We know the automated sign at the bus stop is more reliable than Google’s estimation of when the bus will arrive because we have experience with those things. In the current crises, we have no capacity to reliably know where the information came from and compare it to the history of that source, so we are having a very difficult time making sense of anything.
If we had agent-centric data, that is, data that always held the source of the claim, we would be able to make better assessments. Our assessments would also include our bias.
If one journalist trusts individual doctors more than the hospital as a whole, that journalist might report a very different story than someone reporting based on official government statistics. The journalist would also be making a claim and perhaps could link back to the data (we are seeing a lot of this in today’s online tools).
If you took this one step further, you could have a variety of tools that fed into this kind of agent-centric architecture. We could have ways of reporting our own stories that could be validated. (I went to the hospital and there was/wasn’t a line.

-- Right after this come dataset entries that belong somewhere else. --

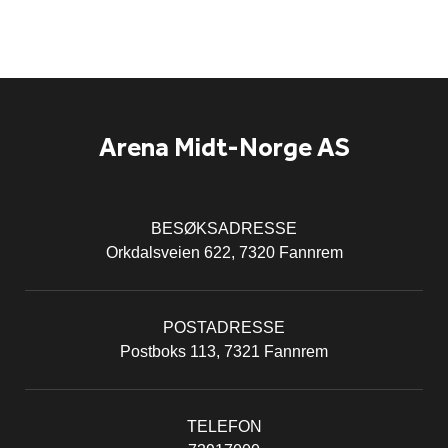
Arena Midt-Norge AS
BESØKSADRESSE
Orkdalsveien 622, 7320 Fannrem
POSTADRESSE
Postboks 113, 7321 Fannrem
TELEFON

I had symptoms and was denied a test.) Right now everything is hearsay and we don’t have appropriate tools for collecting that data in a meaningful way.
Also, in different jurisdictions, people may feel more or less free to attach their names to such data—but in a properly-designed system we could allow anonymous reporting with some kind of hash rather than a name, but that hash would be able to validate that someone wasn’t double-reporting.
Perspectives and assessments could be attached to the sources, too. We do this naturally. Some journalists, authorities, universities, governments, or friends are more trusted than others. Having verified claims and assessments of these entities would allow people to chose sources of data more wisely, and it would incentivize towards truth instead of towards sensationalism.
Unfortunately, we are paying the price for the subversion of truth to market dynamics and to flawed data integrity structures.
It’s time for those of us who are working on data integrity, Web3 and other future technologies to re-define data integrity and provide the infrastructure that will enable this kind of intelligence.
Much of my thinking on this topic is influenced by the Holochain project, where I have been working part-time for the last few months. I don’t think this is the only solution to the problem and encourage others to come up with different ways to think about data integrity, which is the point of this article.